History

United Kingdom
- Name: Caroline
- Namesake: Batavia
- Owner: 1802:Hayman; 1810:John William Buckle;
- Builder: Robert Davy, Topsham
- Launched: 1802
- Renamed: Batavia
- Fate: Broken up 1819

General characteristics
- Tons burthen: 555, or 55511⁄94 or 566, or 592, or 600 (bm)
- Length: 125 ft 3 in (38.2 m) (overall); 100 ft 10+3⁄8 in (30.7 m) (keel)
- Beam: 32 ft 9 in (10.0 m)
- Depth of hold: 12 ft 6+1⁄2 in (3.8 m)
- Propulsion: Sail
- Complement: 55
- Armament: 1810:2 × 12-pounder guns + 10 × 18-pounders "of the New Construction"; 1810:14 × 18&9-pounder cannons;
- Notes: Three decks

= Batavia (1802 ship) =

British East Indiaman

Batavia was built at Topsham, England in 1802. At first she traded independently with the East Indies, but then she made three voyages for the British East India Company (EIC). Lastly, she made one voyage in 1818 transporting convicts to Australia. She was broken up in 1819.

==Career==
Batavia was launched as Caroline, but was renamed shortly after her launch. Batavia entered Lloyd's Register in 1802 with W. Norval, master, Hayman, owner, and trade London–Batavia. Lloyd's Register for 1810 shows Batavia with J. Aitkin, master, changing to Mayne, Hayman, owner, and trade London transport.

===Voyages to India===
The EIC had Batavia measured before employing her. She also underwent a thorough repair in 1810. Captain John Mayne acquired a letter of marque on 15 May 1810. He would be Batavias captain on all three voyages for the EIC.

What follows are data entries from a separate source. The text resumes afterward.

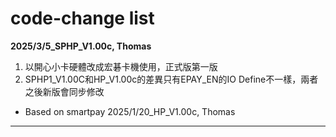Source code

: # code-change list

**2025/3/5_SPHP_V1.00c, Thomas**
1. 以開心小卡硬體改成宏碁卡機使用，正式版第一版
2. SPHP1_V1.00C和HP_V1.00c的差異只有EPAY_EN的IO Define不一樣，兩者之後新版會同步修改
* Based on smartpay 2025/1/20_HP_V1.00c, Thomas
---
 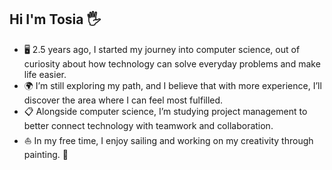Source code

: ## Hi I'm Tosia 🖐️
- 🖥️ 2.5 years ago, I started my journey into computer science, out of curiosity about how technology can solve everyday problems and make life easier.
- 🌍 I’m still exploring my path, and I believe that with more experience, I’ll discover the area where I can feel most fulfilled.
- 📋 Alongside computer science, I’m studying project management to better connect technology with teamwork and collaboration.
- ⛵ In my free time, I enjoy sailing and working on my creativity through painting. 🎨

<!--
**TosiaCh/TosiaCh** is a ✨ _special_ ✨ repository because its `README.md` (this file) appears on your GitHub profile.

Here are some ideas to get you started:

- 🔭 I’m currently working on ...
- 🌱 I’m currently learning ...
- 👯 I’m looking to collaborate on ...
- 🤔 I’m looking for help with ...
- 💬 Ask me about ...
- 📫 How to reach me: ...
- 😄 Pronouns: ...
- ⚡ Fun fact: ...
-->
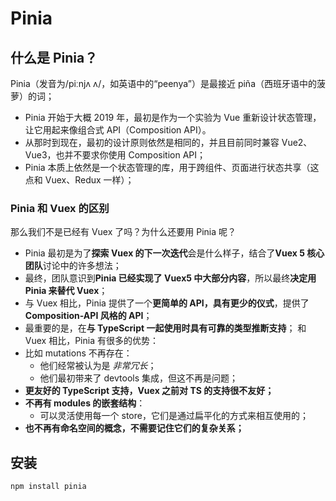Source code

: # Pinia

## 什么是 Pinia？

Pinia（发音为/piːnjʌ ʌ/，如英语中的“peenya”）是最接近 piña（西班牙语中的菠萝）的词；

- Pinia 开始于大概 2019 年，最初是作为一个实验为 Vue 重新设计状态管理，让它用起来像组合式 API（Composition API）。
- 从那时到现在，最初的设计原则依然是相同的，并且目前同时兼容 Vue2、Vue3，也并不要求你使用 Composition API；
- Pinia 本质上依然是一个状态管理的库，用于跨组件、页面进行状态共享（这点和 Vuex、Redux 一样）；

### Pinia 和 Vuex 的区别

那么我们不是已经有 Vuex 了吗？为什么还要用 Pinia 呢？

- Pinia 最初是为了**探索 Vuex 的下一次迭代**会是什么样子，结合了**Vuex 5 核心团队**讨论中的许多想法；
- 最终，团队意识到**Pinia 已经实现了 Vuex5 中大部分内容**，所以最终**决定用 Pinia 来替代 Vuex**；
- 与 Vuex 相比，Pinia 提供了一个**更简单的 API，具有更少的仪式**，提供了**Composition-API 风格的 API**；
- 最重要的是，在**与 TypeScript 一起使用时具有可靠的类型推断支持**；
  和 Vuex 相比，Pinia 有很多的优势：
- 比如 mutations 不再存在：
  - 他们经常被认为是 _非常冗长_；
  - 他们最初带来了 devtools 集成，但这不再是问题；
- **更友好的 TypeScript 支持，Vuex 之前对 TS 的支持很不友好；**
- **不再有 modules 的嵌套结构**：
  - 可以灵活使用每一个 store，它们是通过扁平化的方式来相互使用的；
- **也不再有命名空间的概念，不需要记住它们的复杂关系；**

## 安装

`npm install pinia`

====First EIC voyage (1810-1812)====

Mayne sailed from Portsmouth on 9 June 1810, bound for Ceylon, Bengal, and Batavia. Batavia reached Madeira on 26 June and Colombo on 21 November. She arrived at Calcutta on 19 January 1811. She continued her journey, passing Saugor on 5 March, reaching Penang on 16 April and Malacca on 11 May.

The reason Batavia was at Malacca was that she served as a transport during the British invasion of Java in 1811. She was part of the second division, which sailed from Malacca on 11 June 1811.

Batavia was at Borneo on 21 July, before arriving at Batavia on 4 August. She returned to Malacca on 30 August and Calcutta on 17 December. Homeward bound, she was at Saugor on 7 March 1812, reached Mauritius on 19 May and St Helena on 24 July. In September , , , Batavia, and were at on their way from Saint Helena to England and under escort by HMS Loire. Batavia arrived at Blackwall on 30 October.

====Second EIC voyage (1813-1814)====
Mayne sailed from Portsmouth on 20 April 1813, bound for St Helena and Bengal. Batavia reached Madeira on 14 May and St Helena on 22 July. She arrived at Calcutta on 14 November. Bound for England, albeit not directly, she was at Saugor on 19 January 1814 and Ceylon on 13 February. She was at Bombay on 17 March and Tellicheri on 17 April. She stopped at Mauritius on 23 June and was at the Cape on 27 July. She reached St Helena on 5 September. On 13 October she had a skirmish with an American ship, but reached the Wight on 15 November. She arrived at Long Reach on 20 November.

====Third EIC voyage (1816-1817)====
Mayne left the Downs on 15 May 1816, bound for Bengal. Batavia reached Madeira on 25 May and Kedgeree on 24 September, and arrived at Calcutta on 10 October. Homeward bound, she was at Saugor on 28 December, Madras on 12 January 1817, and St Helena on 5 May. She arrived at Long Reach on 20 July.

Supposedly, Batavia was then seen as unseaworthy and sold for breaking up.

===Convict transport===
Captain William Lamb and surgeon J. Billing sailed from Gravesend, then Plymouth on 11 November 1817, bound for Sydney, New South Wales. Batavia stopped at Madeira leaving on 1 December, arriving on 5 April 1818. She had embarked some 221 male prisoners and disembarked 218 in Sydney. Detachments of the 34th and 46th Regiment of Foot provided the guard detachment.

She left Port Jackson on 3 June 1818 bound for Bombay. Batavia was forced to return to Sydney on 8 July, for repairs.

==Fate==
On 24 December 1819 Batavias register was cancelled as demolition was complete.